== Records provided
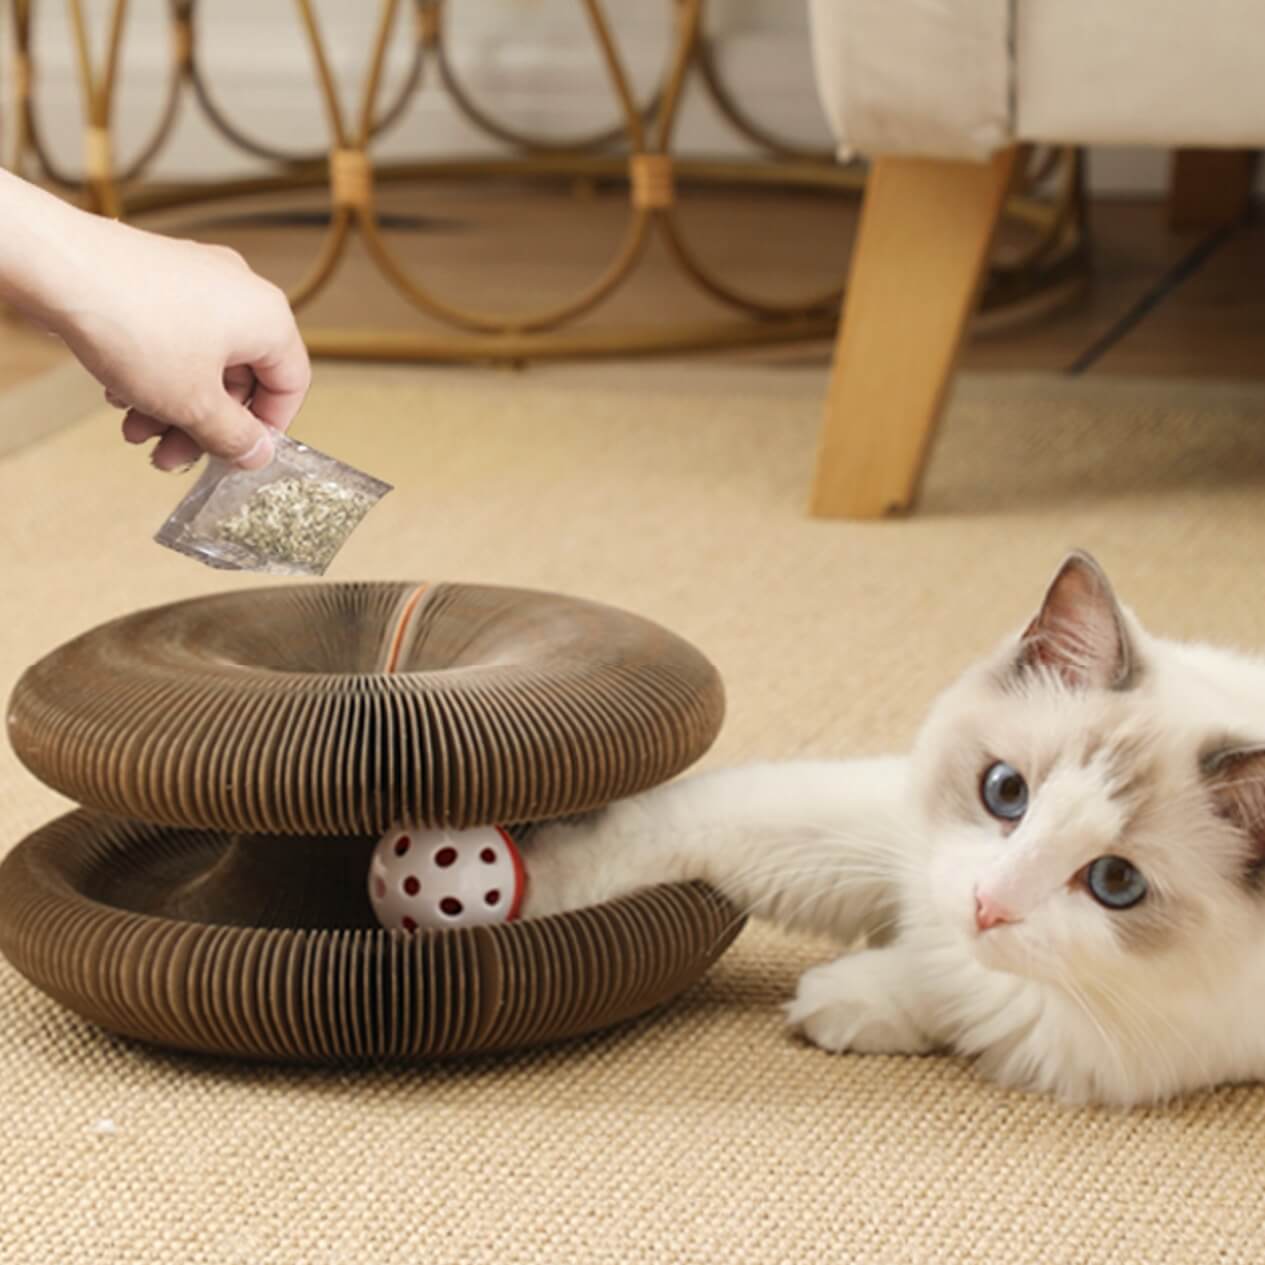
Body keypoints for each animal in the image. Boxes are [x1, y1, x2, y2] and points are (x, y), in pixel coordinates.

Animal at [518, 556, 1265, 1108]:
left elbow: (957, 993)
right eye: (1006, 792)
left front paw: (837, 1001)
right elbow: (666, 830)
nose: (987, 904)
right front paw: (517, 894)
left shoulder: (1105, 1034)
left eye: (1115, 881)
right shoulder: (881, 834)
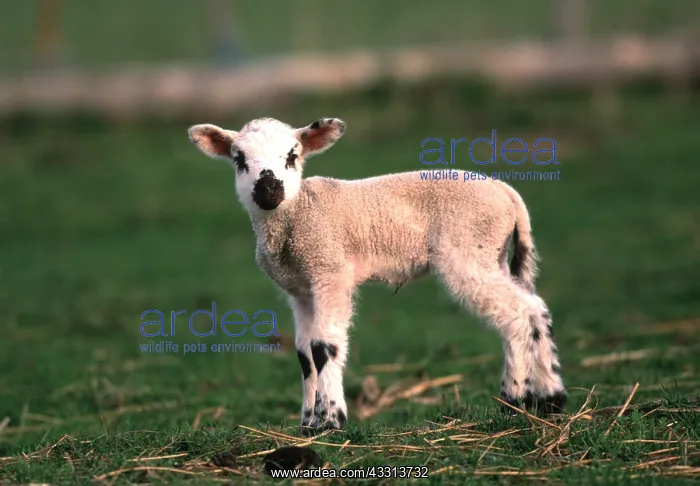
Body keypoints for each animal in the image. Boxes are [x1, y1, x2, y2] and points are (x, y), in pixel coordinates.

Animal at [187, 117, 567, 435]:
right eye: (239, 159)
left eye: (292, 156)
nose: (269, 191)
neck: (298, 212)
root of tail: (509, 194)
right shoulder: (301, 290)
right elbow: (305, 355)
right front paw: (308, 423)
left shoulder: (330, 272)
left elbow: (324, 347)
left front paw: (331, 421)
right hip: (493, 254)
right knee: (532, 309)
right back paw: (549, 397)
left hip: (469, 250)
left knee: (517, 313)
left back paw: (514, 399)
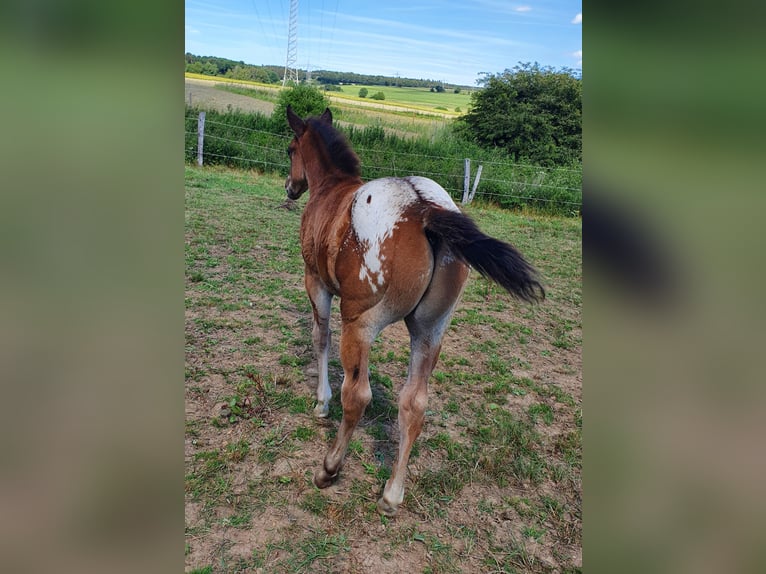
====
• [Directions]: Line by line, write out the material exactly, leaving the images out.

• [Answer to this problem]:
Body keypoints for each animal in the image. Boxes are [x1, y1, x2, y2] and points are (x, y), in pixel coordinates.

Animal at [518, 556, 1265, 1108]:
left elbow: (957, 993)
right eye: (1006, 792)
left front paw: (837, 1001)
right elbow: (666, 830)
nose: (987, 904)
right front paw: (517, 894)
left shoulder: (1105, 1034)
left eye: (1115, 881)
right shoulder: (881, 834)
Body keypoints for each animal in the image. Boxes are [x1, y1, x2, y2] and points are (x, y), in pixel coordinates.

Animal at [187, 117, 567, 435]:
right eye: (239, 159)
left eye: (292, 156)
nose: (269, 191)
neck: (298, 212)
root of tail: (509, 194)
right shoulder: (301, 290)
right elbow: (305, 355)
right front paw: (308, 423)
left shoulder: (330, 272)
left elbow: (324, 347)
left front paw: (331, 421)
right hip: (493, 254)
right knee: (532, 309)
right back paw: (549, 397)
left hip: (469, 250)
left knee: (517, 313)
left back paw: (514, 399)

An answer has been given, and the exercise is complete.